To-do item a: In the blog post on The Mummy (1959) below, which characters from the 1895 expedition paragraph are named alongside the actor who plays them, and who plays each one?

Selected text:
Monday, September 21, 2009

Pharoah Got Your Tongue?



The Mummy (1959) directed by Terence Fisher, screenplay by Jimmy Sangster

I don’t even remember the first time I saw The Mummy. It must have been in color, because I distinctly remember the second time I saw it, which was on a tiny black and white television set in a van during a road trip. I was probably no more than 9 years old and I can remember thinking at that moment about how the scene looked in color.
I must have seen this movie dozens of times because it seemed to be on every other weekend or so for years. And I know exactly why this movie made such an impact on me—it was because of the scene where Christopher Lee gets his tongue cut off. (I would flash “Spoiler Alert” here but, folks, the film has been around for 50 years.)
It wasn’t even the most gruesome thing I’d seen by then. (That would be watching Christopher Walken blow his brains out playing Russian roulette in The Deer Hunter when I was around 7years old.)
But something so viscerally struck me about the whole tongue bit that it was remained with me in the back of my mind. Perhaps because it was, in the story, a punishment for forbidden love, so that it became in my mind associated with the lengths some people will go to keep people apart, though a mute man might be just the right thing for some women. (But a tongueless man? Only a woman with a peculiar fetish could want that.)

I think the key to it all was the setting, though. Even in ancient times other cultures thought Egypt was exotic and sexy. Maybe it was because everyone shaved off all their hair and wore candles on their head. Maybe it was the eyeliner. Maybe the hot climate and diaphanous clothing.
The thing is, what I now love even more about The Mummy is how the entire flashback scene (which seems very lengthy) violates several rules of modern storytelling by interrupting the action of the here and now and by revealing backstory through pure narration. But, it is so effective that the Stephen Sommers Mummy films use the same trick at some point.
Why? In part, because what’s the point of telling a story that has ancient Egypt in it if you can’t use it as en excuse to dress people up like King Tut? Bubba Ho-Tep has a flashback sequence. Even lesser entries in the mummy genre get this. (Bram Stoker’s The Mummy has a flashback sequence). The brilliance of The Mummy is that it’s in color and, it’s combined with something that can make anyone squirm. I think it’s the look on Christopher Lee’s face that does it. It’s not like we see what happens. But Lee’s expression makes the fear palpable.

Now, allow me to backtrack a little to set the film itself in better perspective. Long before we see Christopher Lee, we begin with an 1895 British archaeological expedition in Egypt which includes…wait for it…Peter Cushing as John Banning, driven seeker of antiquity, Grand Moff Tarkin as Indiana Jones. His father Stephen Banning (Felix Aylmer) and uncle Joseph (Raymond Huntley) have spent 20 years looking for the Tomb of Ananka, Lady of the Two Kingdoms and Easy Upon The Eyes of Horus. They find it, and they are warned by a sketchy Egyptian fellow named Mehemet Bey (George Pastell) that evil will befall them for robbing the graves of Egypt, and he should know because he’s going to follow them home and do evil to them.

Saved entries:

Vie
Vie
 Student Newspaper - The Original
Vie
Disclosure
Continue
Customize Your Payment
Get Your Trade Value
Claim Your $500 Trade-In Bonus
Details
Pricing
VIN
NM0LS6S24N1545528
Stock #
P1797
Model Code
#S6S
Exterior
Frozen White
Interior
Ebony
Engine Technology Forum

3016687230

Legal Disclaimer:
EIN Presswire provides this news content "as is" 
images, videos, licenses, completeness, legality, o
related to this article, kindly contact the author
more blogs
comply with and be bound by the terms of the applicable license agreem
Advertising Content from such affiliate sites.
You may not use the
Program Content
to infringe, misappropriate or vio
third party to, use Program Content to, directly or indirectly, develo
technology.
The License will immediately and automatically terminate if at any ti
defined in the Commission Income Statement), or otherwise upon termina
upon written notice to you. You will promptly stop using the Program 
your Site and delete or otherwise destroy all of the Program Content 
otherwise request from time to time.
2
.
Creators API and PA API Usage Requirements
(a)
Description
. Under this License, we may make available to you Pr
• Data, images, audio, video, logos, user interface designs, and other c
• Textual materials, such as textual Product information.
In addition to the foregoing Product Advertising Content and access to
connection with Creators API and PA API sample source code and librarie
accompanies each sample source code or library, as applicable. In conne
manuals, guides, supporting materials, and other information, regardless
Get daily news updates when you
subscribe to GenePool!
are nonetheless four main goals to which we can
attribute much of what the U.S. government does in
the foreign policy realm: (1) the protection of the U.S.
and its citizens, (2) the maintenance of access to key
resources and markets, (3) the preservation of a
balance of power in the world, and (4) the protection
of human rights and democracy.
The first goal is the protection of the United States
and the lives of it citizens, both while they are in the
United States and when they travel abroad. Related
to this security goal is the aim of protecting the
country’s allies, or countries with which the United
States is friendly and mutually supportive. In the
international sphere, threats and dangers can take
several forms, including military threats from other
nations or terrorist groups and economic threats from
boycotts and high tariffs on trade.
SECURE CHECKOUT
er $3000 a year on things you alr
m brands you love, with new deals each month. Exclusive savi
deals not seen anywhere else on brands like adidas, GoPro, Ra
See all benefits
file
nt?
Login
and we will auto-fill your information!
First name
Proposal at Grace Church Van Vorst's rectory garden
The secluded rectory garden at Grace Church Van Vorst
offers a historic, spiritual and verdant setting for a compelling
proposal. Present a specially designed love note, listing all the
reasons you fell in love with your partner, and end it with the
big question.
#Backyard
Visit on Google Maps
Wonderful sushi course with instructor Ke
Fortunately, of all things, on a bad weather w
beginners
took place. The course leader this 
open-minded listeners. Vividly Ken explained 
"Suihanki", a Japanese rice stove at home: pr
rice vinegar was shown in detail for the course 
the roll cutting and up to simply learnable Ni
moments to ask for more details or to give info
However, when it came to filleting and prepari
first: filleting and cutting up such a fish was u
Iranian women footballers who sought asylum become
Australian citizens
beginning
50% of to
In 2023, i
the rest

To-do item b: Which lines of the records above contain the word "access"? Select each such line, treating uppercase and lowercase as different.

Answer area a:
- John Banning: Peter Cushing
- Stephen Banning: Felix Aylmer
- Joseph: Raymond Huntley
- Mehemet Bey: George Pastell

Answer area b:
In addition to the foregoing Product Advertising Content and access to
and its citizens, (2) the maintenance of access to key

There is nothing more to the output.